Tuesday, October 29, 2013

I'd Like Another Offspring. I Don't Want Another Child.

First of all, don't panic, Janelle.  Everything I'm about to write is something you've heard me say before.

I recently read some thoughts from an anonymous internet user contemplating whether he should have another child.  As I got to thinking about what he wrote, I decided that airing why I have chosen not to have more children might be amusing.  At least to some.  Undoubtedly, some of you will find it horrifying.

I have two of the most precious and adorable daughters you are ever going to meet.  I say that completely objectively.  Really.  Stop rolling your eyes.

My older daughter, Bug, is just over five and a half years old, and Byrd is just about to turn two.  I can honestly say that the past four years of my life have been the most fun and exciting years I have ever lived.

Are you doing the math?  I can hear some of you thinking.  "Wait a minute?  His daughter is five years old and he only counts the last four as the most exciting years of his life?"  Yeah.  News flash: the first year and a half isn't all that exciting.

So let me be perfectly candid.  Bug and Byrd are the first two children in my life that I have ever really liked.  Most other children I merely tolerate.  I just don't really care for children.  They're fun in small doses, and it's nice that they exist.  But I want them to be someone else's problem--I don't want to spend any significant amount of time with children1.

That starts to change about the time that they turn 13.  Hopefully, none of my young scouts will read this, because I don't really even enjoy the 11 and 12 year olds.  They're still too child like.  But about the time they hit that first growth spurt, develop real physical strength, and begin to explore the world through the eyes of a budding young adult--that's exciting!  I love being around for that.

But I'm only willing to endure so much of children in order to experience their lives as teenagers and adults.  Which is a big reason I'm not having more children.  And now, for your enjoyment, a list of the four biggest reasons I have given to my wife for why I will not have any more children (don't worry, we're in agreement on this topic--unless she's changed her mind in the past couple of weeks, in which case, things will be really awkward at home tonight).
  1. I refuse to deal with another newborn.  After Byrd was born, Janelle ended up taking a trip to California to visit family.  She took the then three-week-old Byrd with her and was gone for about 10 days or so.  Up to that point, I thought I was adapting to having a newborn in the house pretty well.  I had at one point thought to myself, "I must be an awesome parent.  I don't feel all that phased by this whole new-baby thing."  After they left, I felt like a completely different person.  I had energy and motivation.  I felt alive.  Then, after 10 days of solid sleep, Janelle and Byrd came home and for the next three weeks I felt like crap.  I'm not putting myself through that again.
  2. I only marginally enjoy the first 18 months.  Byrd is about to turn two.  It's only been the past six months that I've had much interest in her, or even seen her as a person.  The way I feel about her now is an entirely different universe compared to how I felt about her 8 months ago.  I don't think I have the will to endure another 18 months of only obligingly caring about the food processor bundled up in the blanket.  
  3. I don't want another daughter.  I repeat, I do not want another daughter.  I might be able to convince myself to overcome items 1 and 2 on this list if I could be guaranteed a boy.
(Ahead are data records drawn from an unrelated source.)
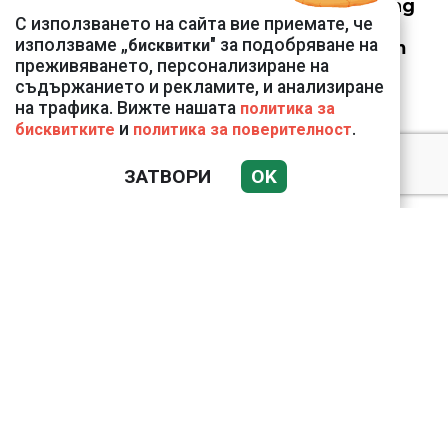
90% отстъпка за над
С използването на сайта вие приемате, че
150 устройства от
използваме „
" за подобряване на
бисквитки
Vivacom през август
преживяването, персонализиране на
съдържанието и рекламите, и анализиране
на трафика. Вижте нашата
политика за
и
.
бисквитките
политика за поверителност
Подводни кадри от
ЗАТВОРИ
OK
Корфу разкриха
тревожна картина
Веригите пробутват
вносни продукти за
български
But I know the probability is still 0.50 and if I were to have a third daughter, it would just be a child I didn't want.  That's extremely unfair to the child2.
  4. I feel like I'm at the limit of what I can handle emotionally.  At least with children.  I could probably take on three teenagers without a problem.  But this childhood stuff is hard on me. I just don't enjoy it enough to do it with a third. 
There are a number of other reasons I could list, but they are far more personal than I'm willing to share.  

1 Though I say this, the past few months, whenever I've dropped Byrd off at the nursery in church, I've stayed to help when there are more screaming children than there are adults in the room. And I rather enjoy helping calm the children and encouraging them to play instead of wailing for mom and dad. But that's probably the difference between meaningful service and living with the brat [there has been some concern raised that my casual and irreverent humor doesn't come across well in my use of the word 'brat' here.  It's nothing personal; and is meant to reflect the difference in attitudes we feel between our own children and other people's children].

2 Yes, I know I'd get over that once the kid was actually born. But this isn't about what life would be like then. It's about how I feel now.